L'athlète laisse d'ailleurs la vidéo parler pour lui et nous assistons tous au moment où il s'écroule lors de la demi-finale du 400 m hommes. Bravant la douleur, il franchit la ligne d'arrivée à cloche-pied, appuyé sur l'épaule de son père et le visage plein de larmes, encouragé par des acclamations assourdissantes.
"Je vais vous confier pourquoi je me suis relevé et j'ai terminé la course", explique Derek à son public. "Quatre ans auparavant, je me suis déchiré le tendon d'Achille pendant l'échauffement et je n'étais pas prêt à laisser les Jeux Olympiques remporter la partie. J'avais l'impression que les Jeux de 1988 avaient eu le dessus, mais que si je me relevais et que je terminais la course, j'aurais la satisfaction d'être parvenu en demi-finale pour le reste de ma vie, même si j'en suis sorti K.O. Par contre, le fait d'abandonner me paraissait insurmontable."
Derek reconnaît toutefois que, bien que cette épreuve ait largement contribué au succès de sa carrière actuelle, il ne "s'en est jamais remis" et reste profondément "frustré" par la tournure des évènements. Pourtant, cet athlète infatigable a transformé le "pire jour de sa vie" en opportunité.
Après sept interventions chirurgicales et sept tentatives de se remettre en piste, Derek Redmond a fini par se résigner à accepter les recommandations de son médecin et s'est retiré de l'athlétisme. En revanche, hors de question pour lui de renoncer à représenter son pays. Moins de trois ans plus tard, il envoie à son médecin une photo dédicacée qui le montre jouant au basketball sous les couleurs de l'Angleterre.

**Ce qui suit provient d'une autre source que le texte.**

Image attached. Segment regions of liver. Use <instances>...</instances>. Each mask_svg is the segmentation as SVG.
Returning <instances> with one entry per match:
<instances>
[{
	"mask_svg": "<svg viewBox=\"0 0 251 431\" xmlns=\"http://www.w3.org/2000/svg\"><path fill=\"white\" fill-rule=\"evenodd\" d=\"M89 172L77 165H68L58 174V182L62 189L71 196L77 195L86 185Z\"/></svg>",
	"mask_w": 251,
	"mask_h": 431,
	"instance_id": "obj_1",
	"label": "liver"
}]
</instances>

Il passe ensuite semi-pro en rugby et a même décroché un titre national en endurance moto et en kickboxing. Loin des feux de la scène sportive, il s'est remis de sa faillite et donne aujourd'hui des conseils aux entreprises du monde entier.
Il n'est donc pas étonnant qu'un participant, enchanté, ait applaudi cette "formidable" expérience, en affirmant qu'elle l'a "inspiré à se dépasser en cette période difficile".